Let $f:\mathbb{R}\rightarrow\bar{\mathbb{R}}$. Prove for $C(f)=\{x\in\mathbb{R} :f \text{ is continuous in }x\}$ is a $G_\delta$

Question

Let $f:\mathbb{R}\rightarrow\bar{\mathbb{R}}$. Prove for $C(f)=\{x\in\mathbb{R} :f \text{ is continuous in }x\}$ is a $G_\delta$

Definition: $A\subset X$ is a set $G_\delta$ iff $A=\bigcap_{n=1}^\infty G_n$ where $G_n$ is a open set for all $n$.

My attempt:

We need prove $C(f)=\bigcap_{n=1}^\infty G_n$ where $G_n$ is a open set for all $n$.$

Let $x\in C(f)$ then $f$ is continuous in $x$. This implies for all neighbourhood $ V \in (\bar{\mathbb{R}},\tau_\bar{\mathbb{R}}) $ then $f^{-1}(V)$ is open.

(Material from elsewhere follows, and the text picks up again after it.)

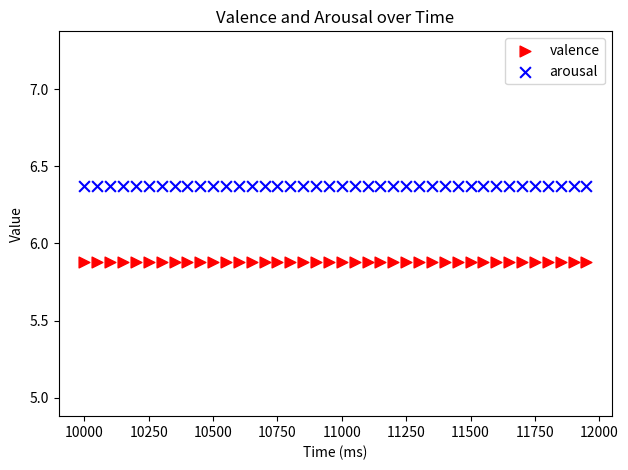

Which series contains the lowest Y value?

valence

here i'm stuck. can someone help me?

Answer 1

$x$ is point of continuity iff for all $n$ there is a neighborhood $U\ni x$ such that $diam f(U)<1/n$.

So, $$C(f)=\bigcap_{n} \bigcup_{U\in F_n} U$$ where $F_n=\{U open: diam f(U)<1/n\}$.

Since $\bigcup_{U\in F_n} U$ is a union of open sets it is open. Hence, $C(f)$ is $G_\delta$.

Edit To treat the case with image in $\overline{\mathbb{R}}$, we actually need to consider $F_n=\{U open: diam f(U)<1/n\hbox{ or } f(U)\subset (n,\infty)\}\hbox{ or } f(U)\subset (-\infty,-n)\}$.